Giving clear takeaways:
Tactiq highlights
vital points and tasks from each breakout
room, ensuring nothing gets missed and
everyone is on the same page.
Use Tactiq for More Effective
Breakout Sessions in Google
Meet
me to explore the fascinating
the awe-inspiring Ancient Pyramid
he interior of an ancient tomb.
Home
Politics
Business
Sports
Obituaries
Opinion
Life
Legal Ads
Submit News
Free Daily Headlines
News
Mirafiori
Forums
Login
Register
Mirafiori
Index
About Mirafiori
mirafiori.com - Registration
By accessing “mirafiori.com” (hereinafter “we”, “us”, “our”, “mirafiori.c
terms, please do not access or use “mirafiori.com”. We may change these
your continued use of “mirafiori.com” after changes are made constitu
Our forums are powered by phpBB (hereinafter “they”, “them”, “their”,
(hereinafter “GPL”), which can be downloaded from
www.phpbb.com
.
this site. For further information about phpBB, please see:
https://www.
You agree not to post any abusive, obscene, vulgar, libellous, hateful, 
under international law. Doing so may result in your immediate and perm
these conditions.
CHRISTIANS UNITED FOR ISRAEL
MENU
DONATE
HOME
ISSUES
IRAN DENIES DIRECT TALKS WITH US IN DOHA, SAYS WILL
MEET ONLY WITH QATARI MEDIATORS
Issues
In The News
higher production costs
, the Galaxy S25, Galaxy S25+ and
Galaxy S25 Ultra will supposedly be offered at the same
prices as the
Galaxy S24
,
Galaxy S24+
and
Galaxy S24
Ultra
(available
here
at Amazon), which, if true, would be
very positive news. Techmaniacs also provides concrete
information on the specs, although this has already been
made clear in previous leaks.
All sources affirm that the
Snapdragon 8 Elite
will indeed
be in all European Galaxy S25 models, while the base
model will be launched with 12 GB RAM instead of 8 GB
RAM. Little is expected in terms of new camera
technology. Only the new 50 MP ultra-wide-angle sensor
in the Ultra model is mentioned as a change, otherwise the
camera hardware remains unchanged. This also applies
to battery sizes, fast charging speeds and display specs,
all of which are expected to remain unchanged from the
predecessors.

────────

What the task requires:
Each record above should be repeated exactly.

Exercise result:
Giving clear takeaways:
Tactiq highlights
vital points and tasks from each breakout
room, ensuring nothing gets missed and
everyone is on the same page.
Use Tactiq for More Effective
Breakout Sessions in Google
Meet
me to explore the fascinating
the awe-inspiring Ancient Pyramid
he interior of an ancient tomb.
Home
Politics
Business
Sports
Obituaries
Opinion
Life
Legal Ads
Submit News
Free Daily Headlines
News
Mirafiori
Forums
Login
Register
Mirafiori
Index
About Mirafiori
mirafiori.com - Registration
By accessing “mirafiori.com” (hereinafter “we”, “us”, “our”, “mirafiori.c
terms, please do not access or use “mirafiori.com”. We may change these
your continued use of “mirafiori.com” after changes are made constitu
Our forums are powered by phpBB (hereinafter “they”, “them”, “their”,
(hereinafter “GPL”), which can be downloaded from
www.phpbb.com
.
this site. For further information about phpBB, please see:
https://www.
You agree not to post any abusive, obscene, vulgar, libellous, hateful, 
under international law. Doing so may result in your immediate and perm
these conditions.
CHRISTIANS UNITED FOR ISRAEL
MENU
DONATE
HOME
ISSUES
IRAN DENIES DIRECT TALKS WITH US IN DOHA, SAYS WILL
MEET ONLY WITH QATARI MEDIATORS
Issues
In The News
higher production costs
, the Galaxy S25, Galaxy S25+ and
Galaxy S25 Ultra will supposedly be offered at the same
prices as the
Galaxy S24
,
Galaxy S24+
and
Galaxy S24
Ultra
(available
here
at Amazon), which, if true, would be
very positive news. Techmaniacs also provides concrete
information on the specs, although this has already been
made clear in previous leaks.
All sources affirm that the
Snapdragon 8 Elite
will indeed
be in all European Galaxy S25 models, while the base
model will be launched with 12 GB RAM instead of 8 GB
RAM. Little is expected in terms of new camera
technology. Only the new 50 MP ultra-wide-angle sensor
in the Ultra model is mentioned as a change, otherwise the
camera hardware remains unchanged. This also applies
to battery sizes, fast charging speeds and display specs,
all of which are expected to remain unchanged from the
predecessors.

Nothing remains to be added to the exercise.